Enzo Barberi, director of MR product development at Modus QA

The QUASAR MRI4D is designed to do just that on the ViewRay MRIdian and Elekta Unity MR-linacs (as well as other MRI systems such as the Philips Ingenia for MR simulation QA). Thanks to the compact design, users can place the MR-safe 4D phantom in the bore of the magnet to acquire images on low- and high-field strength MRI systems with no induced artefacts or RF noise. Interchangeable inserts are also available for a range of radiotherapy QA procedures spanning imaging, treatment planning, targeting, dosimetry and delivery.

“We spent a lot of time ensuring the simplicity of the set-up for the MRI4D with respect to the MRgRT workflow,” says Enzo Barberi, director of MR product development at Modus. “QA should be simple and quick. It shouldn’t be something that takes our customers a long time, whether they’re MRgRT OEMs or clinical early-adopters.”

** Assigned task 1 **
According to the MRI4D passage, which two MR-linacs is the QUASAR MRI4D designed for?
** Assigned task 2 **
Return the MRI4D passage word for word from "Enzo Barberi, director of MR product development at Modus QA" to "dosimetry and delivery.".

Extracted records
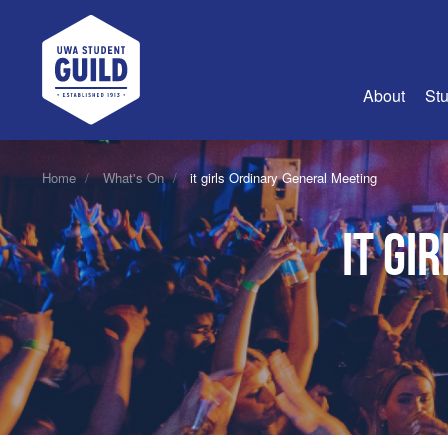
UWA Student Guild
About
Stu
About Us
Home
What's On
it girls Ordinary General Meeting
Advertise
it gi
Join Us
Guild Coun
Guild Reg
Guild Fin
History
Guild Alu
Employme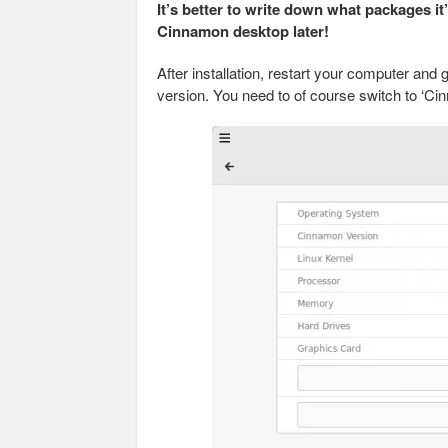
It’s better to write down what packages it
Cinnamon desktop later!
After installation, restart your computer and
version. You need to of course switch to ‘Ci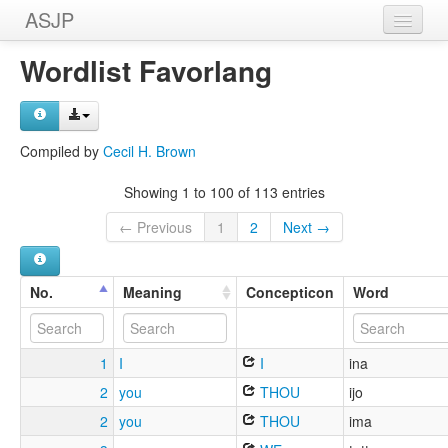
ASJP
Home
Wordlist Favorlang
Wordlists
Meanings
Compiled by
Cecil H. Brown
Sources
Showing 1 to 100 of 113 entries
← Previous
1
2
Next →
No.
Meaning
Concepticon
Word
1
I
I
ina
2
you
THOU
ijo
2
you
THOU
ima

** Answer section 1 **
The ViewRay MRIdian and the Elekta Unity.

** Answer section 2 **
Enzo Barberi, director of MR product development at Modus QA

The QUASAR MRI4D is designed to do just that on the ViewRay MRIdian and Elekta Unity MR-linacs (as well as other MRI systems such as the Philips Ingenia for MR simulation QA). Thanks to the compact design, users can place the MR-safe 4D phantom in the bore of the magnet to acquire images on low- and high-field strength MRI systems with no induced artefacts or RF noise. Interchangeable inserts are also available for a range of radiotherapy QA procedures spanning imaging, treatment planning, targeting, dosimetry and delivery.